Connections: Unsubscribe
For as long as email has been an everyday occupation, I have been in the habit of trying to rid myself of unwanted electronic communications by labeling incoming junk as “junk,” and vaguely sort of expecting and hoping that my laptop email program would eventually catch my drift and start recognizing and blocking the senders. I thought I was exercising the patience of Job as I waited for the email program to learn to do this. Somehow, the computer never did catch on, but I’ve been doing this for, oh, maybe 20 years now. Don’t laugh.
Some of my misapprehension about how these things work relates to the fact that, oddly enough, I actually was an early adapter of computers in the workplace, and I still apparently have one foot in the distant digital past, when anything seemed possible and none of the commands used were really intuitive. About a million years ago — could it have been the 1980s? — we started using desktop computers here at The Star for what we used to call “word processing,” a term, now that I think of it, that has just about gone into the graveyard of antiquated words like “hose” for stockings or “valise” for suitcase. The program was called XyWrite, and I remember distinctly how I had to convince my colleagues because some thought we would never be able to edit copy without typewriters and grease pencils.
How long ago that now seems; today, computer programs are so much smarter but also exponentially more complicated, and the truth is I have become computer-challenged.
It took a friend, who happens to be an excellent teacher, to set me straight about unwanted emails. Although I hadn’t asked for help, she noticed that I seemed to be crushed under an avalanche of spam and ads and junk newsletters, and explained that the way to avoid recurring them was to “unsubscribe.”
Of course, I had heard about unsubscribing, but never tried it, I guess, because in my admittedly old-fashioned way of thinking you couldn’t unsubscribe from something you hadn’t knowingly subscribed to in the first place, and I couldn’t remember ever having subscribed to an email list for anything, ever. My tutor explained that every time I buy something online, my email address is added to marketing databases and that the same thing occurs every time I sign an online petition.
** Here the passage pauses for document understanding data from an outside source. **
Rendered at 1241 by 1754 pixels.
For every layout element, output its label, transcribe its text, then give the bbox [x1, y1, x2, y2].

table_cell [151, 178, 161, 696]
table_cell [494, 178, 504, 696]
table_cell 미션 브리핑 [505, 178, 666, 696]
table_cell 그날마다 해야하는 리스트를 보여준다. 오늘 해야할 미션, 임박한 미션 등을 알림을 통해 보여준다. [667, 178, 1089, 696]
And, no, she patiently continued, a computer email program does not simply take it upon itself to accumulate a file of junk clicks and use it as a “please block” list. Social media these days may be keeping detailed records of everything we view or “like,” or do, but that doesn’t mean email systems are programmed to read your mind.
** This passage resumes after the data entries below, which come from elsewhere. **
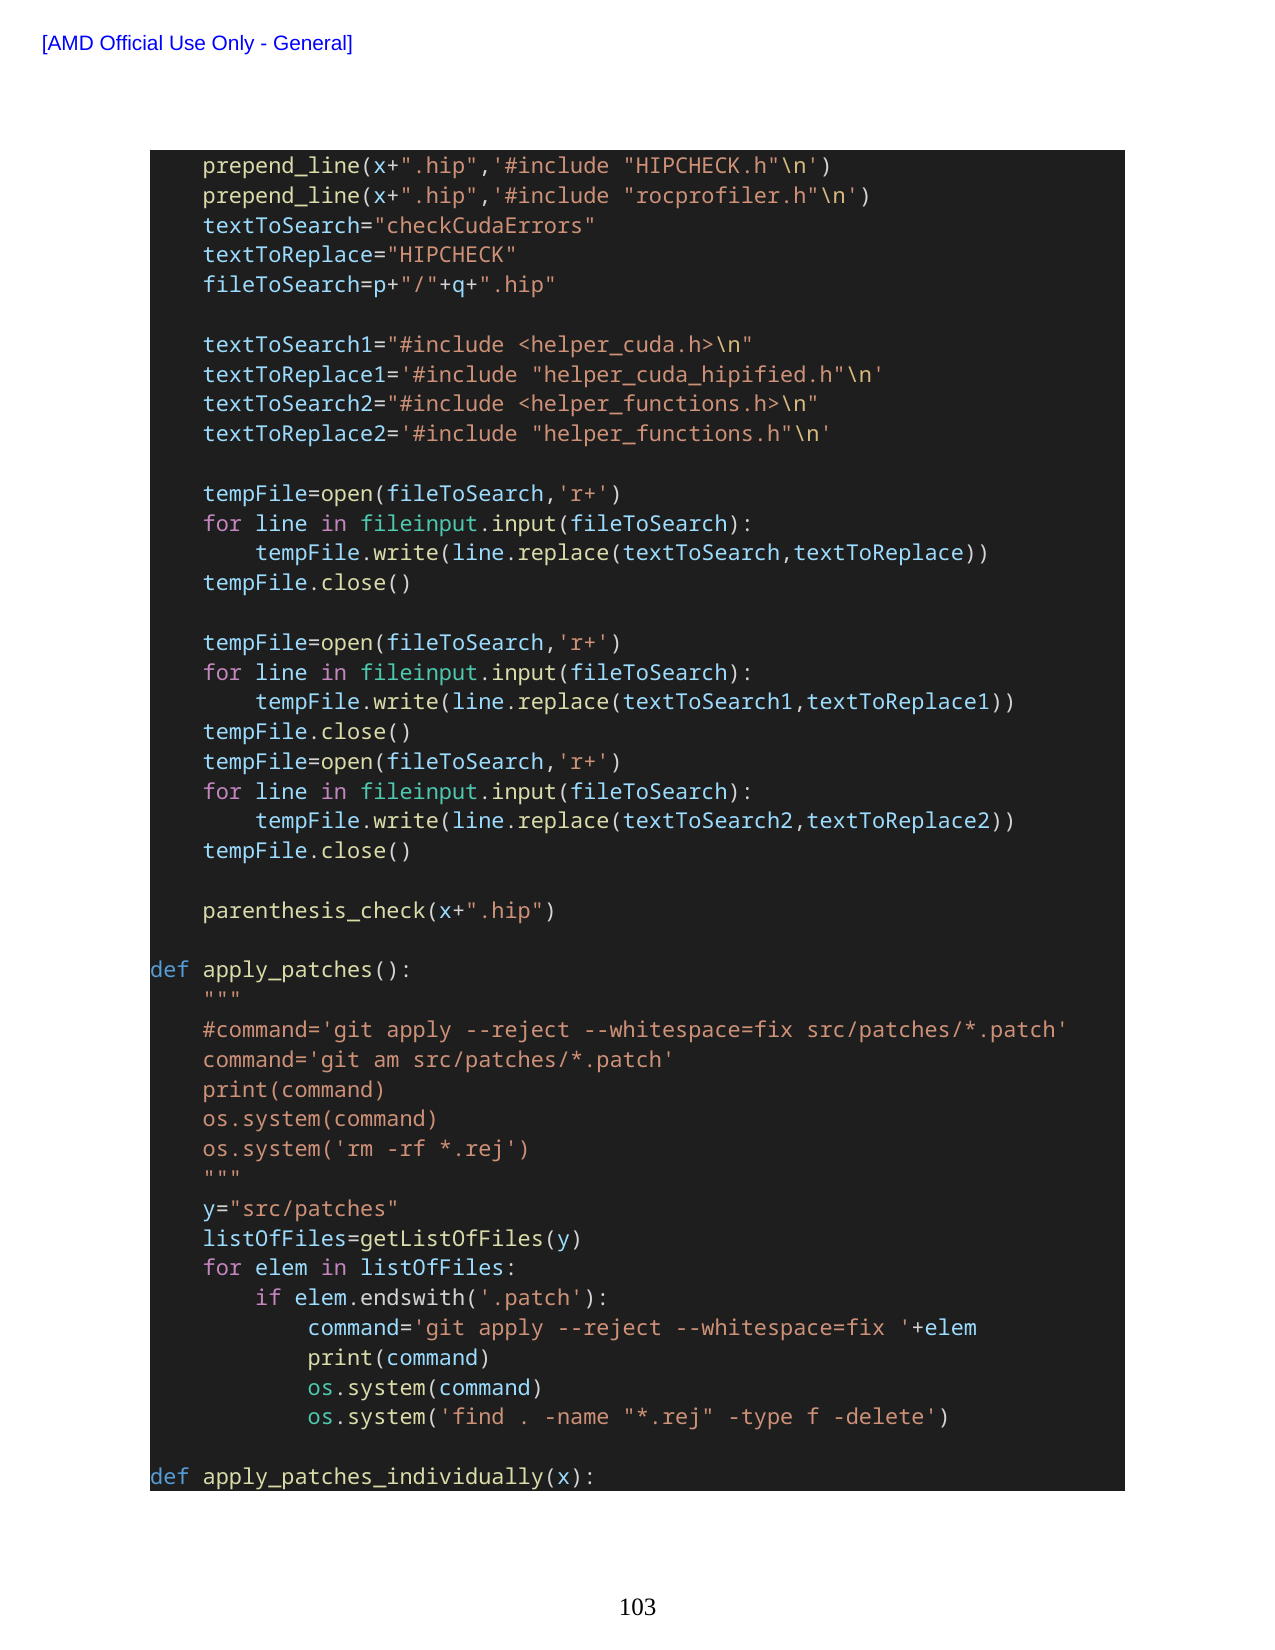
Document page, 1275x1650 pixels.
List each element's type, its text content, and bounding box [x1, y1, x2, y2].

text tempFile.close() [150, 567, 1125, 597]
text listOfFiles=getListOfFiles(y) [150, 1222, 1125, 1252]
text for elem in listOfFiles: [150, 1252, 1125, 1282]
text """ [150, 984, 1125, 1014]
text textToSearch1="#include <helper_cuda.h>\n" [150, 329, 1125, 358]
text tempFile=open(fileToSearch,'r+') [150, 478, 1125, 507]
text prepend_line(x+".hip",'#include "HIPCHECK.h"\n') [150, 150, 1125, 180]
text tempFile.write(line.replace(textToSearch2,textToReplace2)) [150, 805, 1125, 835]
text """ [150, 1163, 1125, 1193]
text os.system('find . -name "*.rej" -type f -delete') [150, 1401, 1125, 1431]
text os.system('rm -rf *.rej') [150, 1133, 1125, 1163]
text textToSearch="checkCudaErrors" [150, 209, 1125, 239]
text print(command) [150, 1342, 1125, 1371]
text for line in fileinput.input(fileToSearch): [150, 776, 1125, 805]
text tempFile=open(fileToSearch,'r+') [150, 627, 1125, 656]
text textToReplace2='#include "helper_functions.h"\n' [150, 418, 1125, 448]
text for line in fileinput.input(fileToSearch): [150, 507, 1125, 537]
text print(command) [150, 1073, 1125, 1103]
text fileToSearch=p+"/"+q+".hip" [150, 269, 1125, 299]
text command='git am src/patches/*.patch' [150, 1044, 1125, 1073]
text parenthesis_check(x+".hip") [150, 895, 1125, 924]
text tempFile.write(line.replace(textToSearch1,textToReplace1)) [150, 686, 1125, 716]
text def apply_patches(): [150, 954, 1125, 984]
text textToReplace="HIPCHECK" [150, 239, 1125, 269]
text prepend_line(x+".hip",'#include "rocprofiler.h"\n') [150, 180, 1125, 209]
text command='git apply --reject --whitespace=fix '+elem [150, 1312, 1125, 1342]
text os.system(command) [150, 1103, 1125, 1133]
text def apply_patches_individually(x): [150, 1461, 1125, 1491]
text tempFile.close() [150, 835, 1125, 865]
text y="src/patches" [150, 1193, 1125, 1222]
text os.system(command) [150, 1371, 1125, 1401]
text for line in fileinput.input(fileToSearch): [150, 656, 1125, 686]
text tempFile.close() [150, 716, 1125, 746]
text tempFile=open(fileToSearch,'r+') [150, 746, 1125, 776]
text tempFile.write(line.replace(textToSearch,textToReplace)) [150, 537, 1125, 567]
text if elem.endswith('.patch'): [150, 1282, 1125, 1312]
text #command='git apply --reject --whitespace=fix src/patches/*.patch' [150, 1014, 1125, 1044]
text textToReplace1='#include "helper_cuda_hipified.h"\n' [150, 358, 1125, 388]
text textToSearch2="#include <helper_functions.h>\n" [150, 388, 1125, 418]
Wow! In the week following her advice, I have been unsubscribing with wanton abandon all over the place. Despite the fact that email marketers seem to be in league to make it difficult by hiding the word in teeny, tiny type, I have become an unsubscribe champion. My inbox has never looked so neat.
This morning I found myself wondering if perhaps the computer was keeping track of all my unsubscribing for me, in some sort of handy hidden list that I could unearth and point to as I bragged about my unsubscribing prowess. . . . Oops! There I go again.